● Task objective: Return every line below as a JSON array of strings, one string per line, with blank lines omitted.

● Data extract:
#####

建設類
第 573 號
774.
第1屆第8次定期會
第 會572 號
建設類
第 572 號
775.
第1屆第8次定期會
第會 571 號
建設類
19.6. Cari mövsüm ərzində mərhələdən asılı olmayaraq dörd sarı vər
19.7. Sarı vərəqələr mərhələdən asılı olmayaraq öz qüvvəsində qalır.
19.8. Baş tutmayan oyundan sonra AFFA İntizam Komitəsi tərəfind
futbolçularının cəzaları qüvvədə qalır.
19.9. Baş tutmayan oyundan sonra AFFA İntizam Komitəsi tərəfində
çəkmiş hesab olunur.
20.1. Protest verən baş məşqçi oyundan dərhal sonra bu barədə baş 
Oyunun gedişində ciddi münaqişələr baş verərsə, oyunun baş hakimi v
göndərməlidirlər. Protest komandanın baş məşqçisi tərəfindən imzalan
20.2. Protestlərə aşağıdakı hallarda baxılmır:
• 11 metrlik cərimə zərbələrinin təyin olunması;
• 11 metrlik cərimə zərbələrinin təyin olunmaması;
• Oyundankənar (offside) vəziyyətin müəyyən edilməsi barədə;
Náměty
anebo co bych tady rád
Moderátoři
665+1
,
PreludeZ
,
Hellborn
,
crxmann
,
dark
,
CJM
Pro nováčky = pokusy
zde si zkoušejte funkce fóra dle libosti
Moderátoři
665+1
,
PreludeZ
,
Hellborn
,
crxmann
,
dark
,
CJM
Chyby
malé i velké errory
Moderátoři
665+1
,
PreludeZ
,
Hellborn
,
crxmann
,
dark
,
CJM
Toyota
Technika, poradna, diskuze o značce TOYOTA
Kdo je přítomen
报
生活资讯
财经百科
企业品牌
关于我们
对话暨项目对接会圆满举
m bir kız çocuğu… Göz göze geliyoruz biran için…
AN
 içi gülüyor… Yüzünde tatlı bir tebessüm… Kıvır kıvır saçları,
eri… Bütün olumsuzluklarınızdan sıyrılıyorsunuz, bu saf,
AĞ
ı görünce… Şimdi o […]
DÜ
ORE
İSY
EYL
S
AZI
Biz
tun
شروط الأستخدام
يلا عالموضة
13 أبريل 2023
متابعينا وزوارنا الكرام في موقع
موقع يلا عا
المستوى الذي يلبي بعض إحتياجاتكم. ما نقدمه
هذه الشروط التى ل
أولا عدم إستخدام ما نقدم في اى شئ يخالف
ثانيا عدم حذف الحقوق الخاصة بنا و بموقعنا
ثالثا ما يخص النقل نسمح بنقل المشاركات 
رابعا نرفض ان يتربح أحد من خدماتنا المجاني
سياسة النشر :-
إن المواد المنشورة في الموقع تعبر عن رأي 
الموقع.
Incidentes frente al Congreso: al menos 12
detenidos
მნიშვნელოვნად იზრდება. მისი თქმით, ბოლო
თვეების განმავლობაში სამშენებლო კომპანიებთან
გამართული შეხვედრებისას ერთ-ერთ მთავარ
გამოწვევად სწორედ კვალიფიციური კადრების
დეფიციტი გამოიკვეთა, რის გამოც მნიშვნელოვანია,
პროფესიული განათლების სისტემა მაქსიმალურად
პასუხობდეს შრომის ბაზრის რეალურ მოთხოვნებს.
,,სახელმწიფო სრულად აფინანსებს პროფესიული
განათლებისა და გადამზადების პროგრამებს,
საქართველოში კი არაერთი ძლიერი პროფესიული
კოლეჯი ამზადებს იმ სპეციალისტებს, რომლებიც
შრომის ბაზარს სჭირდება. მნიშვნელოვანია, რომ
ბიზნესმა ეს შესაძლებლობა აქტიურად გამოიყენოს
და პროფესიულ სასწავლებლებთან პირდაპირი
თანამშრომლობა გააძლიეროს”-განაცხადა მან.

#####

● Answer box:
[
  "建設類",
  "第 573 號",
  "774.",
  "第1屆第8次定期會",
  "第 會572 號",
  "建設類",
  "第 572 號",
  "775.",
  "第1屆第8次定期會",
  "第會 571 號",
  "建設類",
  "19.6. Cari mövsüm ərzində mərhələdən asılı olmayaraq dörd sarı vər",
  "19.7. Sarı vərəqələr mərhələdən asılı olmayaraq öz qüvvəsində qalır.",
  "19.8. Baş tutmayan oyundan sonra AFFA İntizam Komitəsi tərəfind",
  "futbolçularının cəzaları qüvvədə qalır.",
  "19.9. Baş tutmayan oyundan sonra AFFA İntizam Komitəsi tərəfində",
  "çəkmiş hesab olunur.",
  "20.1. Protest verən baş məşqçi oyundan dərhal sonra bu barədə baş ",
  "Oyunun gedişində ciddi münaqişələr baş verərsə, oyunun baş hakimi v",
  "göndərməlidirlər. Protest komandanın baş məşqçisi tərəfindən imzalan",
  "20.2. Protestlərə aşağıdakı hallarda baxılmır:",
  "• 11 metrlik cərimə zərbələrinin təyin olunması;",
  "• 11 metrlik cərimə zərbələrinin təyin olunmaması;",
  "• Oyundankənar (offside) vəziyyətin müəyyən edilməsi barədə;",
  "Náměty",
  "anebo co bych tady rád",
  "Moderátoři",
  "665+1",
  ",",
  "PreludeZ",
  ",",
  "Hellborn",
  ",",
  "crxmann",
  ",",
  "dark",
  ",",
  "CJM",
  "Pro nováčky = pokusy",
  "zde si zkoušejte funkce fóra dle libosti",
  "Moderátoři",
  "665+1",
  ",",
  "PreludeZ",
  ",",
  "Hellborn",
  ",",
  "crxmann",
  ",",
  "dark",
  ",",
  "CJM",
  "Chyby",
  "malé i velké errory",
  "Moderátoři",
  "665+1",
  ",",
  "PreludeZ",
  ",",
  "Hellborn",
  ",",
  "crxmann",
  ",",
  "dark",
  ",",
  "CJM",
  "Toyota",
  "Technika, poradna, diskuze o značce TOYOTA",
  "Kdo je přítomen",
  "报",
  "生活资讯",
  "财经百科",
  "企业品牌",
  "关于我们",
  "对话暨项目对接会圆满举",
  "m bir kız çocuğu… Göz göze geliyoruz biran için…",
  "AN",
  " içi gülüyor… Yüzünde tatlı bir tebessüm… Kıvır kıvır saçları,",
  "eri… Bütün olumsuzluklarınızdan sıyrılıyorsunuz, bu saf,",
  "AĞ",
  "ı görünce… Şimdi o […]",
  "DÜ",
  "ORE",
  "İSY",
  "EYL",
  "S",
  "AZI",
  "Biz",
  "tun",
  "شروط الأستخدام",
  "يلا عالموضة",
  "13 أبريل 2023",
  "متابعينا وزوارنا الكرام في موقع",
  "موقع يلا عا",
  "المستوى الذي يلبي بعض إحتياجاتكم. ما نقدمه",
  "هذه الشروط التى ل",
  "أولا عدم إستخدام ما نقدم في اى شئ يخالف",
  "ثانيا عدم حذف الحقوق الخاصة بنا و بموقعنا",
  "ثالثا ما يخص النقل نسمح بنقل المشاركات ",
  "رابعا نرفض ان يتربح أحد من خدماتنا المجاني",
  "سياسة النشر :-",
  "إن المواد المنشورة في الموقع تعبر عن رأي ",
  "الموقع.",
  "Incidentes frente al Congreso: al menos 12",
  "detenidos",
  "მნიშვნელოვნად იზრდება. მისი თქმით, ბოლო",
  "თვეების განმავლობაში სამშენებლო კომპანიებთან",
  "გამართული შეხვედრებისას ერთ-ერთ მთავარ",
  "გამოწვევად სწორედ კვალიფიციური კადრების",
  "დეფიციტი გამოიკვეთა, რის გამოც მნიშვნელოვანია,",
  "პროფესიული განათლების სისტემა მაქსიმალურად",
  "პასუხობდეს შრომის ბაზრის რეალურ მოთხოვნებს.",
  ",,სახელმწიფო სრულად აფინანსებს პროფესიული",
  "განათლებისა და გადამზადების პროგრამებს,",
  "საქართველოში კი არაერთი ძლიერი პროფესიული",
  "კოლეჯი ამზადებს იმ სპეციალისტებს, რომლებიც",
  "შრომის ბაზარს სჭირდება. მნიშვნელოვანია, რომ",
  "ბიზნესმა ეს შესაძლებლობა აქტიურად გამოიყენოს",
  "და პროფესიულ სასწავლებლებთან პირდაპირი",
  "თანამშრომლობა გააძლიეროს”-განაცხადა მან."
]